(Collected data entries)
★ ★ ★ ★ ★
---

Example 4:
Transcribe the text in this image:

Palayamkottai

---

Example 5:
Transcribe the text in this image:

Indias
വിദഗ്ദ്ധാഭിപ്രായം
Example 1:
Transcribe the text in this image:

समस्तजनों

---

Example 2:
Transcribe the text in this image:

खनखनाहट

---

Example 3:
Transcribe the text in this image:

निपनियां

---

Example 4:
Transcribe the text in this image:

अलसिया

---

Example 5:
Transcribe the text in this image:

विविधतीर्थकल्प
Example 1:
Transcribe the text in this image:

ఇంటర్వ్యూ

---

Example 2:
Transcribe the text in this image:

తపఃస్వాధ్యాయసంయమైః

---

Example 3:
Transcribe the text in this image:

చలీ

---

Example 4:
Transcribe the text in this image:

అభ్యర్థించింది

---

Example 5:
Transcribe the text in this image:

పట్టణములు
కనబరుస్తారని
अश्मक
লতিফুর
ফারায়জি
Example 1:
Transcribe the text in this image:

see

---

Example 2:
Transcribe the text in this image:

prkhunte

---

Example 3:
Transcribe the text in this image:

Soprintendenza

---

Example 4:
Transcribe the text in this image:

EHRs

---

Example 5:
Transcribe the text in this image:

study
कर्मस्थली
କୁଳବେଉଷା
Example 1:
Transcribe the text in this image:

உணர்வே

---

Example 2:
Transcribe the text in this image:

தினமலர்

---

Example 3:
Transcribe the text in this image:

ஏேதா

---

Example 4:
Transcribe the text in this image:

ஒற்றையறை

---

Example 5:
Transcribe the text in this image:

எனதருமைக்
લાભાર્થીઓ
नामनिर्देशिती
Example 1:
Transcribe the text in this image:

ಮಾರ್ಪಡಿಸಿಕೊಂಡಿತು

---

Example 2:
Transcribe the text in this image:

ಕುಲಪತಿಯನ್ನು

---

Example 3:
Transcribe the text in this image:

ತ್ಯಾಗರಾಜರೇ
★ ★ ★ ★ ★
(Task brief) An exact, complete copy of the data is the only acceptable answer.

(Response box)
---

Example 4:
Transcribe the text in this image:

Palayamkottai

---

Example 5:
Transcribe the text in this image:

Indias
വിദഗ്ദ്ധാഭിപ്രായം
Example 1:
Transcribe the text in this image:

समस्तजनों

---

Example 2:
Transcribe the text in this image:

खनखनाहट

---

Example 3:
Transcribe the text in this image:

निपनियां

---

Example 4:
Transcribe the text in this image:

अलसिया

---

Example 5:
Transcribe the text in this image:

विविधतीर्थकल्प
Example 1:
Transcribe the text in this image:

ఇంటర్వ్యూ

---

Example 2:
Transcribe the text in this image:

తపఃస్వాధ్యాయసంయమైః

---

Example 3:
Transcribe the text in this image:

చలీ

---

Example 4:
Transcribe the text in this image:

అభ్యర్థించింది

---

Example 5:
Transcribe the text in this image:

పట్టణములు
కనబరుస్తారని
अश्मक
লতিফুর
ফারায়জি
Example 1:
Transcribe the text in this image:

see

---

Example 2:
Transcribe the text in this image:

prkhunte

---

Example 3:
Transcribe the text in this image:

Soprintendenza

---

Example 4:
Transcribe the text in this image:

EHRs

---

Example 5:
Transcribe the text in this image:

study
कर्मस्थली
କୁଳବେଉଷା
Example 1:
Transcribe the text in this image:

உணர்வே

---

Example 2:
Transcribe the text in this image:

தினமலர்

---

Example 3:
Transcribe the text in this image:

ஏேதா

---

Example 4:
Transcribe the text in this image:

ஒற்றையறை

---

Example 5:
Transcribe the text in this image:

எனதருமைக்
લાભાર્થીઓ
नामनिर्देशिती
Example 1:
Transcribe the text in this image:

ಮಾರ್ಪಡಿಸಿಕೊಂಡಿತು

---

Example 2:
Transcribe the text in this image:

ಕುಲಪತಿಯನ್ನು

---

Example 3:
Transcribe the text in this image:

ತ್ಯಾಗರಾಜರೇ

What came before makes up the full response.